Les syndicats prévenus après la presse

Si la réforme souhaitée par le gouvernement s’applique, la perte de salaire pèsera également lourd dans la balance. « Trois jours de salaire en moins et une baisse de l’indemnité, vous imaginez les conséquences ?, interroge Mylène Jacquot, de la CFDT. Combien iront travailler malgré leurs problèmes de santé ? » La syndicaliste se dit « sidérée » par l’annonce du gouvernement, qui a convoqué la presse dimanche 27 octobre en fin d’après-midi avant même d’en parler aux organisations syndicales.

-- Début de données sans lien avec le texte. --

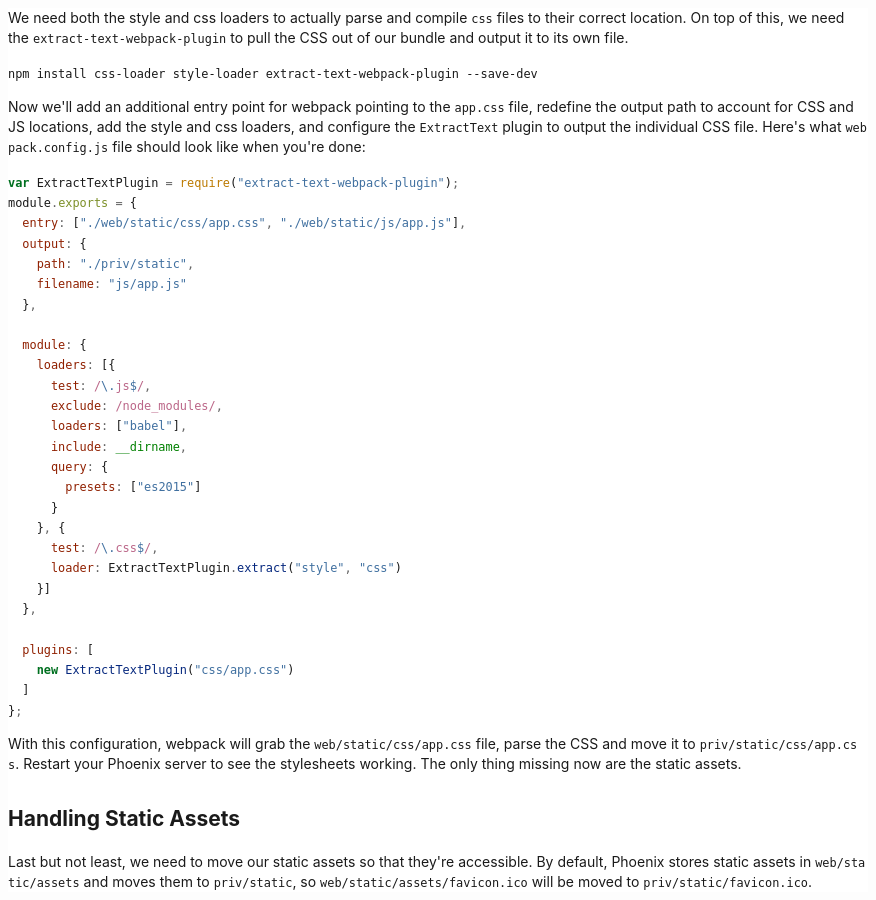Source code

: We need both the style and css loaders to actually parse and compile `css` files
to their correct location. On top of this, we need the
`extract-text-webpack-plugin` to pull the CSS out of our bundle and output it
to its own file.

```
npm install css-loader style-loader extract-text-webpack-plugin --save-dev
```

Now we'll add an additional entry point for webpack pointing to the
`app.css` file, redefine the output path to account for CSS and JS locations,
add the style and css loaders, and configure the `ExtractText` plugin to output
the individual CSS file. Here's what `webpack.config.js` file should look like
when you're done:

```javascript
var ExtractTextPlugin = require("extract-text-webpack-plugin");
module.exports = {
  entry: ["./web/static/css/app.css", "./web/static/js/app.js"],
  output: {
    path: "./priv/static",
    filename: "js/app.js"
  },

  module: {
    loaders: [{
      test: /\.js$/,
      exclude: /node_modules/,
      loaders: ["babel"],
      include: __dirname,
      query: {
        presets: ["es2015"]
      }
    }, {
      test: /\.css$/,
      loader: ExtractTextPlugin.extract("style", "css")
    }]
  },

  plugins: [
    new ExtractTextPlugin("css/app.css")
  ]
};
```

With this configuration, webpack will grab the `web/static/css/app.css` file,
parse the CSS and move it to `priv/static/css/app.css`. Restart your Phoenix
server to see the stylesheets working. The only thing missing now are the static
assets.

## Handling Static Assets

Last but not least, we need to move our static assets so that they're
accessible. By default, Phoenix stores static assets in `web/static/assets` and
moves them to `priv/static`, so `web/static/assets/favicon.ico` will be moved to
`priv/static/favicon.ico`.


[phoenix-webpack-post]: http://manukall.de/2015/05/01/automatically-building-your-phoenix-assets-with-webpack/
[webpack-hmr-docs]: http://webpack.github.io/docs/hot-module-replacement-with-webpack.html
[webpack-phoenix-example]: https://github.com/matthewlehner/phoenix-webpack-example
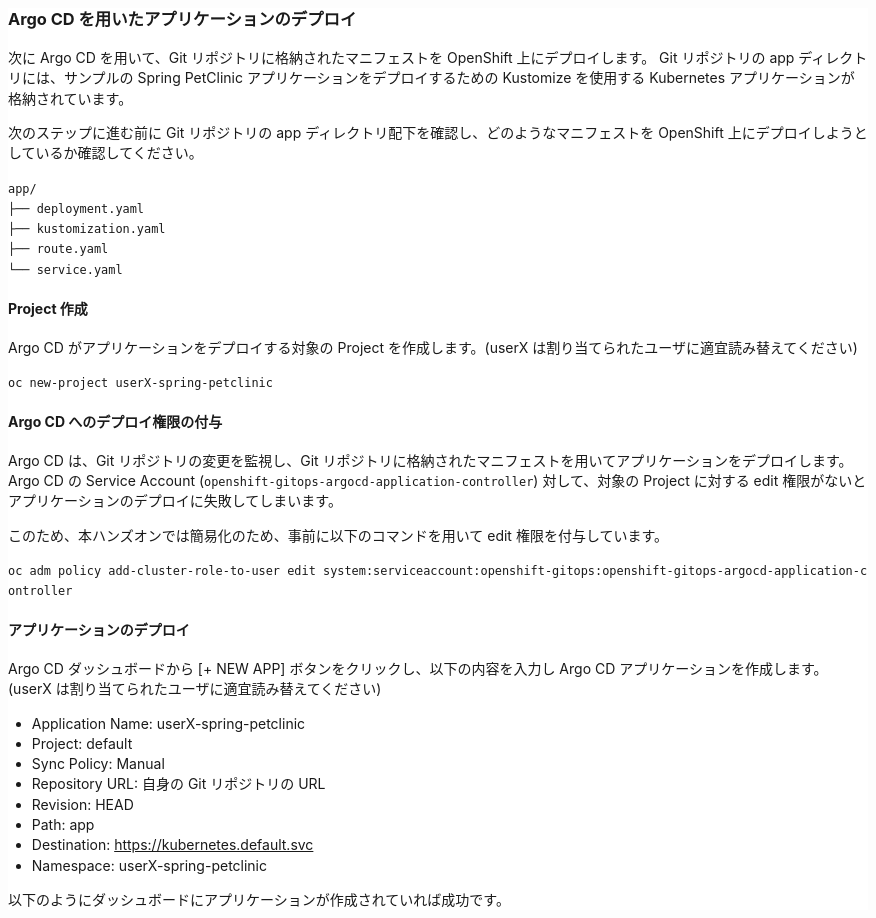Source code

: 
### Argo CD を用いたアプリケーションのデプロイ
次に Argo CD を用いて、Git リポジトリに格納されたマニフェストを OpenShift 上にデプロイします。
Git リポジトリの app ディレクトリには、サンプルの Spring PetClinic アプリケーションをデプロイするための Kustomize を使用する Kubernetes アプリケーションが格納されています。

次のステップに進む前に Git リポジトリの app ディレクトリ配下を確認し、どのようなマニフェストを OpenShift 上にデプロイしようとしているか確認してください。
```
app/
├── deployment.yaml
├── kustomization.yaml
├── route.yaml
└── service.yaml
```


#### Project 作成
Argo CD がアプリケーションをデプロイする対象の Project を作成します。(userX は割り当てられたユーザに適宜読み替えてください)
```
oc new-project userX-spring-petclinic
```


#### Argo CD へのデプロイ権限の付与
Argo CD は、Git リポジトリの変更を監視し、Git リポジトリに格納されたマニフェストを用いてアプリケーションをデプロイします。
Argo CD の Service Account (`openshift-gitops-argocd-application-controller`) 対して、対象の Project に対する edit 権限がないとアプリケーションのデプロイに失敗してしまいます。

このため、本ハンズオンでは簡易化のため、事前に以下のコマンドを用いて edit 権限を付与しています。
```
oc adm policy add-cluster-role-to-user edit system:serviceaccount:openshift-gitops:openshift-gitops-argocd-application-controller
```


#### アプリケーションのデプロイ
Argo CD ダッシュボードから [+ NEW APP] ボタンをクリックし、以下の内容を入力し Argo CD アプリケーションを作成します。(userX は割り当てられたユーザに適宜読み替えてください)

* Application Name: userX-spring-petclinic
* Project: default
* Sync Policy: Manual
* Repository URL: 自身の Git リポジトリの URL
* Revision: HEAD
* Path: app
* Destination: https://kubernetes.default.svc
* Namespace: userX-spring-petclinic

以下のようにダッシュボードにアプリケーションが作成されていれば成功です。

« Le ministre nous a contactés entre 18 heures et 19 heures. J’ai eu droit à neuf minutes », commente-t-elle d’un ton amer. Elle conclut : « S’il y a trop d’arrêts maladie, ce n’est pas comme ça qu’on doit traiter le problème. Parlons aussi management et conditions de travail ! »

Dans Le Figaro, le ministre Guillaume Kasbarian affirme quant à lui que la lutte contre l’absentéisme est « une urgence dans la période budgétaire actuelle » et se dit prêt, sans les détailler, à prendre « trois mesures d’accompagnement portant sur l’amélioration de la qualité de vie au travail, la débureaucratisation et la protection des agents face aux actes de violences ». La question du bien-être au travail est évacuée en une phrase et le mot « santé » pas une seule fois prononcé.